Sri Lanka, with a free health care system has much to boast in the provision of reproductive health services. The country’s health indicators are often envied among its South Asian counterparts.
This is a result of investing heavily in maternal health since the beginning of the last century, which has reaped positive dividends in lowering the maternal mortality, to the lowest in South Asia — an impressive 33 per 100,000 live births.
The skill set of midwives play a crucial role here. Midwives save lives and support healthy families and communities.
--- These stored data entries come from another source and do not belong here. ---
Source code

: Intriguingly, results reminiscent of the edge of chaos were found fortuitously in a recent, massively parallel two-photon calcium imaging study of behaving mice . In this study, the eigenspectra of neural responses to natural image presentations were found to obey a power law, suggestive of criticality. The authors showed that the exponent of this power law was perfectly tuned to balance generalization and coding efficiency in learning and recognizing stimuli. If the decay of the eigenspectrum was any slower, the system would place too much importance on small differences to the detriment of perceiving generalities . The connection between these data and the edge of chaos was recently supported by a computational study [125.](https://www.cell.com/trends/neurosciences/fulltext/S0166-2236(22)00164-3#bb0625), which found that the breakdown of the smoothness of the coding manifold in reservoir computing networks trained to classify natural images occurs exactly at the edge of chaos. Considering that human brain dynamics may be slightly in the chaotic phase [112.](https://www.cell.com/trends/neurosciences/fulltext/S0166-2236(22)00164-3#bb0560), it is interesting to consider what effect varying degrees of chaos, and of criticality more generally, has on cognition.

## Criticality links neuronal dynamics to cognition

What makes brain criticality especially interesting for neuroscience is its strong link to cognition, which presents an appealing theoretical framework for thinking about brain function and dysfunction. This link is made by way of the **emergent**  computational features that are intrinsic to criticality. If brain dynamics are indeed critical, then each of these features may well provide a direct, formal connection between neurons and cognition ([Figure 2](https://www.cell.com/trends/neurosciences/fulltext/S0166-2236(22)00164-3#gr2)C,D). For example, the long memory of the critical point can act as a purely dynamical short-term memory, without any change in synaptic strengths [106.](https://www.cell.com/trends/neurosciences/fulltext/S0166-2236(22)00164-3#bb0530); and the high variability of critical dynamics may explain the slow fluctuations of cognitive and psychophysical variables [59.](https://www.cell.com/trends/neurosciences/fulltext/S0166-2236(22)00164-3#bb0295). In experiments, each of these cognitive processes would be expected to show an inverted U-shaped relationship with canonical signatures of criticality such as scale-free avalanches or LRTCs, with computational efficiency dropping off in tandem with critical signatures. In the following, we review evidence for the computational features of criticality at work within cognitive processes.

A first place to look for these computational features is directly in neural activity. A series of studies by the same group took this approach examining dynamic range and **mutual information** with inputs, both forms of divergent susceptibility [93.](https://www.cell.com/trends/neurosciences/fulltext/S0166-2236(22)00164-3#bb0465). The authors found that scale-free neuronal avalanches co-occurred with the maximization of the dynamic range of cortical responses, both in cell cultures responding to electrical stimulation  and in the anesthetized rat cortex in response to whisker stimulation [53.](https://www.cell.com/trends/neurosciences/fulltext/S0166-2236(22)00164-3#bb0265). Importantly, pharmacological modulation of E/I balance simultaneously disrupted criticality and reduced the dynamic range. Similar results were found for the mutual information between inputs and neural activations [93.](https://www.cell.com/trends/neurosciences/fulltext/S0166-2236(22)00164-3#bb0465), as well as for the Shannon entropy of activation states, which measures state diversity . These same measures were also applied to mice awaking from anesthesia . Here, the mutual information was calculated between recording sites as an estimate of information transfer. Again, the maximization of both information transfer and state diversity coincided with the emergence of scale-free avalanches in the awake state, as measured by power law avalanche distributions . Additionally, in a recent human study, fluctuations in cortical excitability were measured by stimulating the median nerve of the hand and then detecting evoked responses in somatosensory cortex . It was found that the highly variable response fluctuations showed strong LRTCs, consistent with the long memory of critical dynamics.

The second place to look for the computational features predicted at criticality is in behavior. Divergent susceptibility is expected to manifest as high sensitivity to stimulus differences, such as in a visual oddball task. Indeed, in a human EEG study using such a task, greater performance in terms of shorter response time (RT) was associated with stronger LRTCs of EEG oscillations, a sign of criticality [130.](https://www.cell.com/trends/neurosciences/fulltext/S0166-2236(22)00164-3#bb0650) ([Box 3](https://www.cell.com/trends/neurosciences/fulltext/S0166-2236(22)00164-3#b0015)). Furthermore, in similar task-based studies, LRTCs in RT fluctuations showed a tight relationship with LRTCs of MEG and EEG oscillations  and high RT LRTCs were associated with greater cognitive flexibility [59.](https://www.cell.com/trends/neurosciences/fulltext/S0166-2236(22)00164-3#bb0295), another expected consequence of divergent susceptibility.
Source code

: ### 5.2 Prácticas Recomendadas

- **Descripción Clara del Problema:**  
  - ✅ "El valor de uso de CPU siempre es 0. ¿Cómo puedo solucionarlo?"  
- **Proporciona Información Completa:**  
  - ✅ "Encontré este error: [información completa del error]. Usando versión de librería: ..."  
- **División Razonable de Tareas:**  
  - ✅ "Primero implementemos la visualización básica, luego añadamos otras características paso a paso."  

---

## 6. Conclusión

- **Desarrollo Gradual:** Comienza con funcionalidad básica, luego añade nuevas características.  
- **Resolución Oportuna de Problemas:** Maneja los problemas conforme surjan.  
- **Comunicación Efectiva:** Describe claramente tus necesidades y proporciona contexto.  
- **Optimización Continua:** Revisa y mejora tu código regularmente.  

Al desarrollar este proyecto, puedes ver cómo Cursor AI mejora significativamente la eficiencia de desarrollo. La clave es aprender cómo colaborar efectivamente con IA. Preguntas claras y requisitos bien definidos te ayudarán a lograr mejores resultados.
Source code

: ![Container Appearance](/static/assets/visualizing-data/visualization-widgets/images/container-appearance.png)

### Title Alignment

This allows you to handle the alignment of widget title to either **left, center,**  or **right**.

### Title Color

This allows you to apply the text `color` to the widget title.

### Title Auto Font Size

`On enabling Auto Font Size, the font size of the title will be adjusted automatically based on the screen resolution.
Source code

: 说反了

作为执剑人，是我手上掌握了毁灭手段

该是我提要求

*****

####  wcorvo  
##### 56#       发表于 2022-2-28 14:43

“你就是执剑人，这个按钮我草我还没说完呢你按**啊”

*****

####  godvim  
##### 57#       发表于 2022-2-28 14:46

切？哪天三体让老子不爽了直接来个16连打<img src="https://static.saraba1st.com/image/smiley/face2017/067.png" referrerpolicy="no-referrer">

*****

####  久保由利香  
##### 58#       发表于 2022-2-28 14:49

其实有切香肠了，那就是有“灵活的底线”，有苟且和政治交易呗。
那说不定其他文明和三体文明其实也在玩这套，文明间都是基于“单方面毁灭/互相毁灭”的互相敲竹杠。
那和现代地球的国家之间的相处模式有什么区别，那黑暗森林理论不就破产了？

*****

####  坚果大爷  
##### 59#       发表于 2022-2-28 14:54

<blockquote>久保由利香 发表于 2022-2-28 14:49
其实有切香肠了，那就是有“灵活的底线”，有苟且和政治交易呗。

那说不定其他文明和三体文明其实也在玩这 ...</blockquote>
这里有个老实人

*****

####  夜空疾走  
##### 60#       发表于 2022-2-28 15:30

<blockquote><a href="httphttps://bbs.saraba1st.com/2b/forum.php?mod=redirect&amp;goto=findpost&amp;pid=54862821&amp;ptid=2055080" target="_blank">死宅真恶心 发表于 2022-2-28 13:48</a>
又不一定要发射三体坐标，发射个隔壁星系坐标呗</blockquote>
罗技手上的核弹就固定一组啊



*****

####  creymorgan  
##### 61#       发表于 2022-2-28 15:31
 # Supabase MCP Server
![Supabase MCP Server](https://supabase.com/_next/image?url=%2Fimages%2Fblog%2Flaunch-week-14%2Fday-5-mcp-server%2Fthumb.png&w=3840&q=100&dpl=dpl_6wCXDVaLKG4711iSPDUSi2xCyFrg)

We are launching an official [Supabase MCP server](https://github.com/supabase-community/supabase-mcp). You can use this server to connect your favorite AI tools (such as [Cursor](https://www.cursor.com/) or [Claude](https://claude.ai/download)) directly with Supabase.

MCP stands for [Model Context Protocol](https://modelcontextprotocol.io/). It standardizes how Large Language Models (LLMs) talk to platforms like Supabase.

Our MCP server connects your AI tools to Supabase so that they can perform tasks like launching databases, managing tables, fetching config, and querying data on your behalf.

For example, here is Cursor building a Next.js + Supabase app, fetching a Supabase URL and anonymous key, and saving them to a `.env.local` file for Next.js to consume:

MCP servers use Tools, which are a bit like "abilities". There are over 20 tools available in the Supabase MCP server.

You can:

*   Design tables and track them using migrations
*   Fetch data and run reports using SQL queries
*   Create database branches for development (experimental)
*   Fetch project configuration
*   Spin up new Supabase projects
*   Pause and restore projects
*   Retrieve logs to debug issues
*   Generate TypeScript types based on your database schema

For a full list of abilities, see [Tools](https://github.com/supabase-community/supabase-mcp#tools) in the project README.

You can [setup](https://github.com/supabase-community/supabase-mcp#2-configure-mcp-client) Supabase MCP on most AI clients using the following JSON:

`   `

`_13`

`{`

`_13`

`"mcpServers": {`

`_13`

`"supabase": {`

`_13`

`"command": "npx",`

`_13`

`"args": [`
Despite these great advancements, regional disparities in the quality of healthcare still remain. The delivery of reproductive health services is not the same throughout all provinces of Sri Lanka, leading to inequality in health services and delivery in certain regions.
Eachilampattu is located at the intersection of the Eastern and North Central province. Access to the area is not easy, and the scorching heat of the dry zone adds to the difficulty.
Eachilampattu is an area that was directly affected by the 26-year civil conflict in Sri Lanka, and was under the control of the Liberation Tigers of Tamil Eelam (LTTE) up until 2007. Today, Eachilampattu is home to around 3,000 families.
Consultant community physician, Dr. S. Arulkumaran, tells us that the health division has made great strides since the liberation from the LTTE.
“Vaccination coverage has increased to almost 100%, and no maternal deaths have been recorded in the past year,” he says.
There are still challenges, however.
Some politicians in the area lobby strongly against family planning programmes, which often interfere with MOH delivery of services.
Dr. Arulkumaran mentions that the Eachilampattu hospital has very basic facilities. Due to this, expecting mothers have to make the arduous, hour long journey (most often by bus) to the closest town, Trincomalee, to deliver their child.
The Public Health Midwives of the area echo other challenges.
“Language is sometimes a barrier,” says Thilini, a young midwife working at the local hospital. While the majority of the population in the Eastern Province speak Tamil, the doctors and midwives that have been transferred from other parts of the country are only fluent in Sinhala.
English is not usually spoken in and around the communities.
“It was initially a struggle since we all spoke different languages, but we have now learned the local languages and are better able to communicate with each other, and the community.”
The supervising public health midwife, Arulrajah Gowri, believes that teenage pregnancy and early marriages are the main issues in the community. “Some are given-off in marriage as early as 16 years,” she says.
Gowri shares a story of young 13-year-old girl in her community.
The young girl’s parents were away at work during the day, so she would spend a lot of time at the next house. When the girl suddenly became ill, her parents were shocked to learn that their daughter was pregnant. It was later revealed that the father of the baby was their neighbour — a married man with two children.
When Gowri got news of the incident, she met with the girl and her parents to have a discussion and advise them on their options.
How midwives save lives
This incident created ripples within the community. But there was a silver lining.
Together with other midwives, Gowri has initiated a series of awareness programmes on reproductive health in schools and community centers. She mentions that the programmes have been received well within the community, with the parents and teachers extending their support.
These anecdotes affirm the critical role midwives play.
Thanks to midwives like Gowri and Thilini, births are made safer and women and girls can exercise their right to sexual and reproductive health services. Often, these midwives are key figures in their small, rural communities, and act as a solid support system for the people living here.
Since its inception in Sri Lanka, UNFPA has been supporting the Ministry of Health to strengthen the capacity and services delivered by midwives around the island. Recently, UNFPA supported the Family Health Bureau in the revision of the public health midwives curriculum, yet another step towards ensuring all women and girls in Sri Lanka have access to quality reproductive health care.
Challenges and gaps
The village of Poonagar is a great example of how midwives and health workers are pushing boundaries in their field, despite regional disparities. If Sri Lanka is to move forward and achieve universal success in its health indicators there needs to be an enabling environment for midwives to effectively serve the needs of women and girls. The need to address these issues is a must in the journey towards achieving the 2030 agenda, while leaving no one behind.